Liban. La décision majeure du Conseil d’État doit marquer un tournant en vue de mettre fin au règne de l’impunité pour la torture

En réaction à la décision du Conseil d’État, plus haute juridiction administrative au Liban, qui a ordonné au gouvernement de verser à l’acteur Ziad Itani la somme de 480 millions de Lires libanaises (environ 5 000 euros) à titre de réparation pour les préjudices que lui ont causés les autorités libanaises, qui n’ont pas interdit, empêché ni dûment enquêté sur ses allégations de torture et de mauvais traitements, Kristine Beckerle, directrice adjointe du programme régional Moyen-Orient et Afrique du Nord à Amnistie internationale, a déclaré :
« Cette décision est une rare avancée pour la justice qui doit ouvrir la voie à la fin de l'impunité pour la torture qui règne depuis longtemps au Liban.
« Ziad Itani a subi une série de graves injustices et a fait preuve d'un très grand courage dans sa lutte pour obtenir que les responsables rendent des comptes.
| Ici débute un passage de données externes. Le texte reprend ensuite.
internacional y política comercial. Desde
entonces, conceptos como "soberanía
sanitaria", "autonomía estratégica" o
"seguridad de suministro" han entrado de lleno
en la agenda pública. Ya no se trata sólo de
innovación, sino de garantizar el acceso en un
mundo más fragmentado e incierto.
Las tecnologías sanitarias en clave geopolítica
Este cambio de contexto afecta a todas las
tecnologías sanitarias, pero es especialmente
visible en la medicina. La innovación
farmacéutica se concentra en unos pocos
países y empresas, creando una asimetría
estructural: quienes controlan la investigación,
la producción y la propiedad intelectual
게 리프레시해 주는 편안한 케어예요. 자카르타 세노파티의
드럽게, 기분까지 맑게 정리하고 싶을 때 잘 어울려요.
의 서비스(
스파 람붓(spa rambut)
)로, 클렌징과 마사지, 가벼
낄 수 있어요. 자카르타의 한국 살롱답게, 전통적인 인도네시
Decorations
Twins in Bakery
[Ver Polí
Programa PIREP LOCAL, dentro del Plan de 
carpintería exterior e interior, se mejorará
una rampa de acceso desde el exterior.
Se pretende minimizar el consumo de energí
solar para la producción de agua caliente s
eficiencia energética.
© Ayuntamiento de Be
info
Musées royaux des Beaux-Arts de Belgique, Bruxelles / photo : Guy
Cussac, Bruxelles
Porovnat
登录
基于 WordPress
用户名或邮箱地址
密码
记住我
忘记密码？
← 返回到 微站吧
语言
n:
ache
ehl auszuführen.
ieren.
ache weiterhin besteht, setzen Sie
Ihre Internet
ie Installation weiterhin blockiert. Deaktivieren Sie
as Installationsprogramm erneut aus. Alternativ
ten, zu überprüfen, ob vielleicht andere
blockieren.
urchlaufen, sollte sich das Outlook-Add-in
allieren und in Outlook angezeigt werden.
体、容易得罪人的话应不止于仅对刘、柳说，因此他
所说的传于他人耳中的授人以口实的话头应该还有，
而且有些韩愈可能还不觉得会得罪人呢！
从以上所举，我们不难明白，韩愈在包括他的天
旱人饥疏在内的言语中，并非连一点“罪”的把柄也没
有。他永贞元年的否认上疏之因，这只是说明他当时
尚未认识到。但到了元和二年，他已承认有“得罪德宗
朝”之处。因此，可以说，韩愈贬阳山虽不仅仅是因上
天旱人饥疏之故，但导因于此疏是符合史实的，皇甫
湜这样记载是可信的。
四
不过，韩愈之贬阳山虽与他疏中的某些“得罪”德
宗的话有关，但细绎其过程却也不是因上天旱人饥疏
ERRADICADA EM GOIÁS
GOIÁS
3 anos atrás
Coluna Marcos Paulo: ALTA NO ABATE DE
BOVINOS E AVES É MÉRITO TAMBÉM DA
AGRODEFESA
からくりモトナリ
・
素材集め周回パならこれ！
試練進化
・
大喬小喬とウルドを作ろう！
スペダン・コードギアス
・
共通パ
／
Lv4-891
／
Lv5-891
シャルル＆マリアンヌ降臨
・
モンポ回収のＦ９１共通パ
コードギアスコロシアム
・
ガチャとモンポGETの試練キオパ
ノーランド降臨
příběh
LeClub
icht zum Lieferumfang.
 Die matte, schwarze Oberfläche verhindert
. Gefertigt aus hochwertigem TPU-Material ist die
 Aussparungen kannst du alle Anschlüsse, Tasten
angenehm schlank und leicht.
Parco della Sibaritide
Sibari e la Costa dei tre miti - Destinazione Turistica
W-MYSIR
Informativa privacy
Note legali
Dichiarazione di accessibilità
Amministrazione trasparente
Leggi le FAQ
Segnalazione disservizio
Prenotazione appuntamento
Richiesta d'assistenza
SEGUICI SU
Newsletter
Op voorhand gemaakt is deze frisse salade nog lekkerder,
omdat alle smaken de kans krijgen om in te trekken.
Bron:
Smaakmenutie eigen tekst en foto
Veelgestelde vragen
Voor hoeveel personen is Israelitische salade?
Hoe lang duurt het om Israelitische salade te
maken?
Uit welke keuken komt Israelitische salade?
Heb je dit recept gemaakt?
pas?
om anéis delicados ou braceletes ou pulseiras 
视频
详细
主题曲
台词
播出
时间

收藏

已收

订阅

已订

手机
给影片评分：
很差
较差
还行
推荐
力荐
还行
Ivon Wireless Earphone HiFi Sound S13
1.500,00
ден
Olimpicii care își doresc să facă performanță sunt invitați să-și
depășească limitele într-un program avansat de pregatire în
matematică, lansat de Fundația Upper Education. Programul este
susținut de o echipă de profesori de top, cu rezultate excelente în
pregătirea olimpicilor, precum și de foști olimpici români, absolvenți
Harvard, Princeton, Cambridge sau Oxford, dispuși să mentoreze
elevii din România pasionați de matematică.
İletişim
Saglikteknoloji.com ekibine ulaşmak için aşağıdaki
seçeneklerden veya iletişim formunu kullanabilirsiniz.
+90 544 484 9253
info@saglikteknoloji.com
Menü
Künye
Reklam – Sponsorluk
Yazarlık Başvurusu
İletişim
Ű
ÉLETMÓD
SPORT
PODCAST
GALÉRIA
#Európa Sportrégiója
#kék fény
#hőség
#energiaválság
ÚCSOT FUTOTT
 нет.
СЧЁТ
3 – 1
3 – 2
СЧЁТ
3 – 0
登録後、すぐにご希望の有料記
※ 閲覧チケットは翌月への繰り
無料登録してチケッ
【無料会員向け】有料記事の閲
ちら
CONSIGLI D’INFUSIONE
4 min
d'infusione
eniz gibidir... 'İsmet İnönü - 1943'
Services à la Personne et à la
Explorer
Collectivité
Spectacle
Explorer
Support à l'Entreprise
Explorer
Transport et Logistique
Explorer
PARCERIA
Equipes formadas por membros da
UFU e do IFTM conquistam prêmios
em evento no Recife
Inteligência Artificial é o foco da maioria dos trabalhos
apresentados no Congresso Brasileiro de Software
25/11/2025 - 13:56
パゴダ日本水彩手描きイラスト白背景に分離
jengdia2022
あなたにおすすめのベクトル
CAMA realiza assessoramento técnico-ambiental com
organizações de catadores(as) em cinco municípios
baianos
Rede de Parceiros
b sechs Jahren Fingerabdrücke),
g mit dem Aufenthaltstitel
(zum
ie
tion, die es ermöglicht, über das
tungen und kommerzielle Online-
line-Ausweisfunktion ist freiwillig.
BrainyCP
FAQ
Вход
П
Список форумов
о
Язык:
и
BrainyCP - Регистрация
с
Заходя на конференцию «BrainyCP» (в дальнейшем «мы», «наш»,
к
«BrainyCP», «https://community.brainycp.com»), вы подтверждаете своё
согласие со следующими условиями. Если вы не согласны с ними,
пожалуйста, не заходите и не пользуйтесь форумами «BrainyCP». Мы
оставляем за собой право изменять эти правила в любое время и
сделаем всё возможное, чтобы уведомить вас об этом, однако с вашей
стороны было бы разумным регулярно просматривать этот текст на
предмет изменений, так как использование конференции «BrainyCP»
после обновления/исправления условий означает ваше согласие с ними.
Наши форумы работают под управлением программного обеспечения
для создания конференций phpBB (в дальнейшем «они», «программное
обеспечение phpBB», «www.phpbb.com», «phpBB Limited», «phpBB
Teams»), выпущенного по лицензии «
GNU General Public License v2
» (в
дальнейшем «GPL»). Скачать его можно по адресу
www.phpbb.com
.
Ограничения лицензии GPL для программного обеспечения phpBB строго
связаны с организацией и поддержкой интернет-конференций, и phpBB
Il a été détenu sur la base d'accusations forgées de toutes pièces, placé à l'isolement, soumis à la torture et à des mauvais traitements et privé de la possibilité de consulter un avocat.
« En concluant que les autorités libanaises avaient manqué à leurs obligations en matière de prévention de la torture et en leur ordonnant de verser des réparations à Ziad Itani, le Conseil d’État a reconnu son calvaire et fait un grand pas vers la mise en œuvre de la loi anti-torture adoptée en 2017 par le pays – une loi que les principaux acteurs au Liban refusent d'appliquer depuis sept ans.
« Tout récemment, le tribunal militaire libanais a manqué l'occasion d’amener à rendre des comptes les auteurs des actes de torture ayant conduit à la mort en détention du réfugié syrien Bashar Abd Saud, le 5 novembre 2024. Toutefois, la décision du Conseil d’État offre enfin aux victimes de torture au Liban une lueur d’espoir d’obtenir justice. Les autorités libanaises doivent maintenant prendre des mesures afin de garantir que les auteurs d’actes de torture soient amenés à rendre des comptes, que toutes les personnes détenues soient protégées contre la torture et les mauvais traitements, et que les victimes de violations flagrantes des droits humains aient accès à des voies de recours efficaces. »
Complément d’information
En août 2020, l’avocat de Ziad Itani a porté plainte devant le Conseil d’État. La décision du Conseil, rendue le 5 décembre 2024 et rendue publique le 10 mars 2025, reconnaît le manquement de l’État s’agissant d’interdire les actes de torture, de protéger la présomption d’innocence, de mener les enquêtes requises et d’engager des poursuites pour faire en sorte que les auteurs d’actes de torture et de mauvais traitements rendent des comptes.
Le 23 novembre 2017, la Direction générale de la sécurité d'État a arrêté Ziad Itani sur la base d’accusations forgées de toutes pièces d’espionnage pour le compte d’Israël. Lorsqu’il a comparu pour la première fois devant le juge du tribunal militaire, Ziad Itani a décrit avec force détails les tortures qu’il avait subies en détention, mais le tribunal n’a pas ordonné la tenue d’une enquête. Le 13 mars 2018, le tribunal militaire l’a acquitté et a ordonné sa libération.
Le 20 novembre 2018, Ziad Itani a intenté une action au civil pour torture contre les agents qui avaient enquêté sur sa plainte, mais l’affaire n’a jamais donné lieu à un procès. Par la suite, il a porté plainte devant le Conseil d’État afin de demander des réparations.
En octobre 2017, le Liban a ratifié une loi de lutte contre la torture. Tout en pénalisant la torture, cette loi précise le caractère irrecevable des déclarations extorquées sous la torture, demande au procureur général de prendre des mesures dans les 48 heures en cas de plaintes ou d'informations faisant état de torture, établit le droit à la réadaptation et déclare que la torture est un crime qui ne saurait se justifier par la nécessité ou des critères de sécurité nationale. Ce texte de loi présente des lacunes ; en effet, il ne précise pas explicitement que le Tribunal militaire du Liban n’est pas qualifié pour examiner les affaires comportant des allégations de torture.
Depuis son adoption en 2017, Amnistie internationale a recensé des dizaines de plaintes déposées en vertu de la loi contre la torture n° 65/2017, qui n’ont pas fait l’objet d’enquêtes dignes de ce nom et n’ont pas abouti à un procès.